= ACTIVITY =
I'd like the data below restated word for word, with the pictures left out.

= GIVEN DATA =
..............................

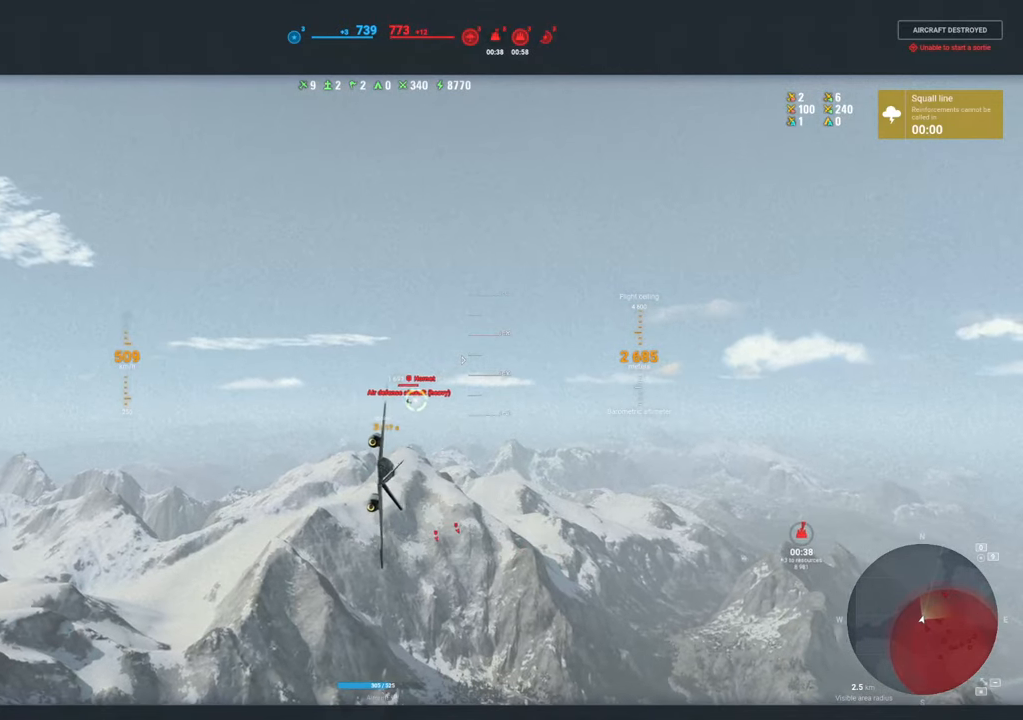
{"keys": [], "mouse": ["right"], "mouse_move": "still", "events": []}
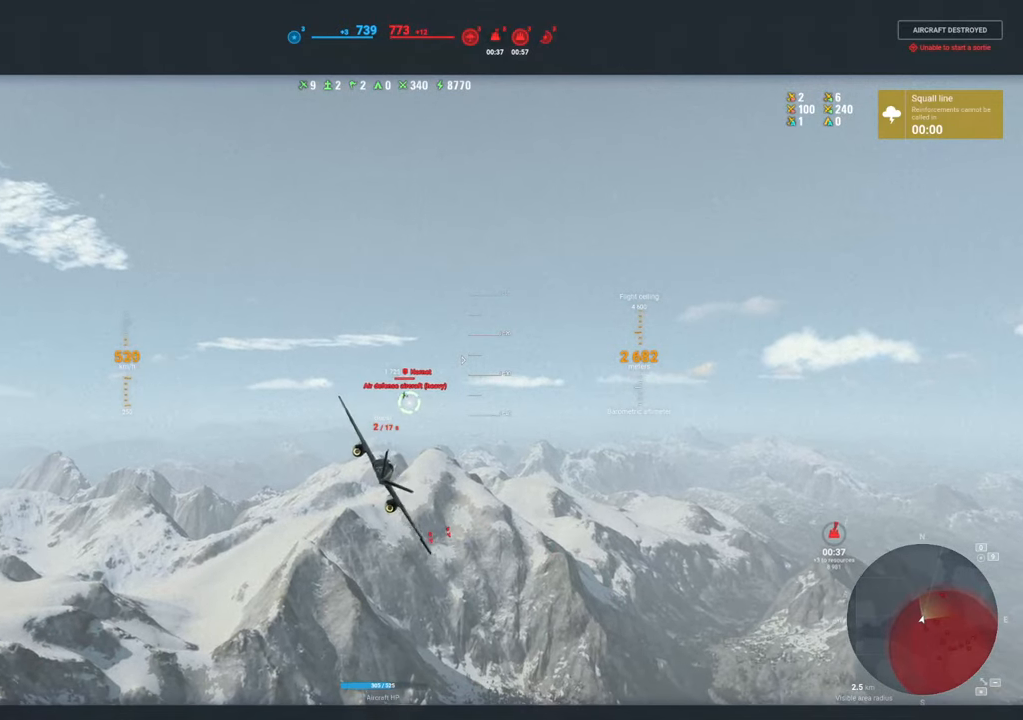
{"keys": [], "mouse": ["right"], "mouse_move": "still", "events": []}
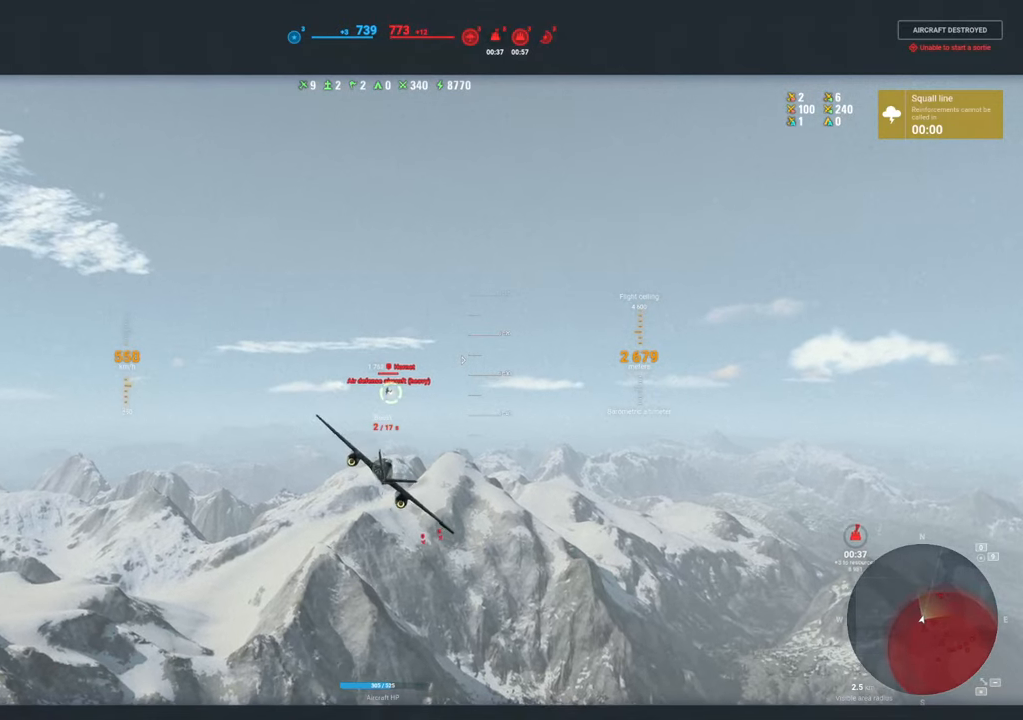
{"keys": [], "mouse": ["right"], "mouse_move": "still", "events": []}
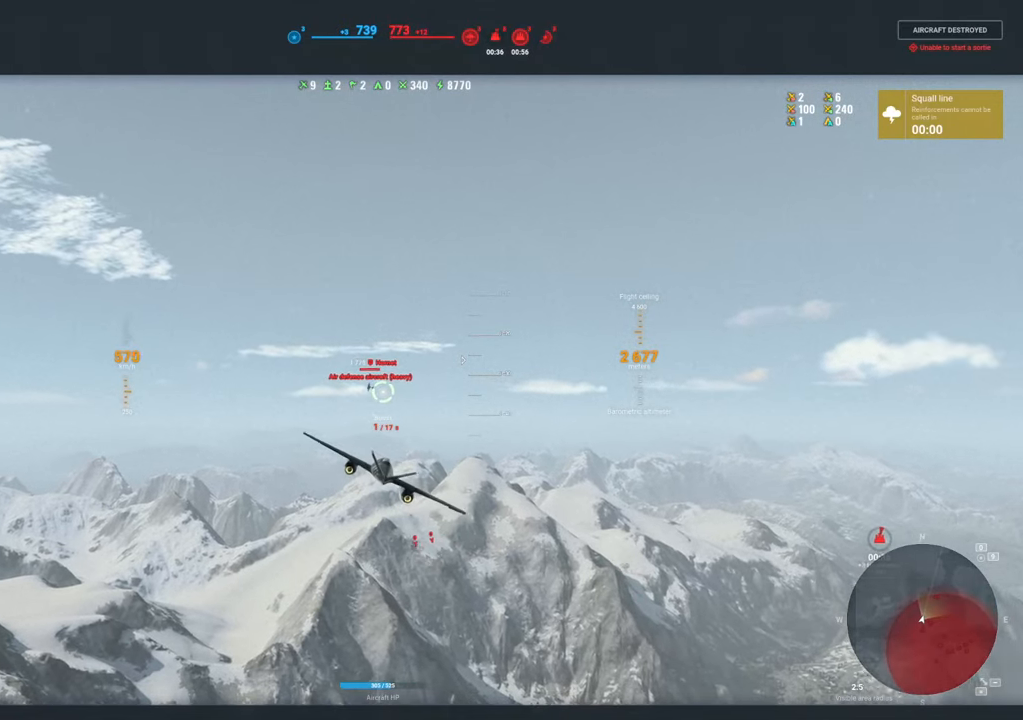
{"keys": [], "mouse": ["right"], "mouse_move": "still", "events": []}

..............................

= REPLY =
{"keys": [], "mouse": ["right"], "mouse_move": "still", "events": []}
{"keys": [], "mouse": ["right"], "mouse_move": "still", "events": []}
{"keys": [], "mouse": ["right"], "mouse_move": "still", "events": []}
{"keys": [], "mouse": ["right"], "mouse_move": "still", "events": []}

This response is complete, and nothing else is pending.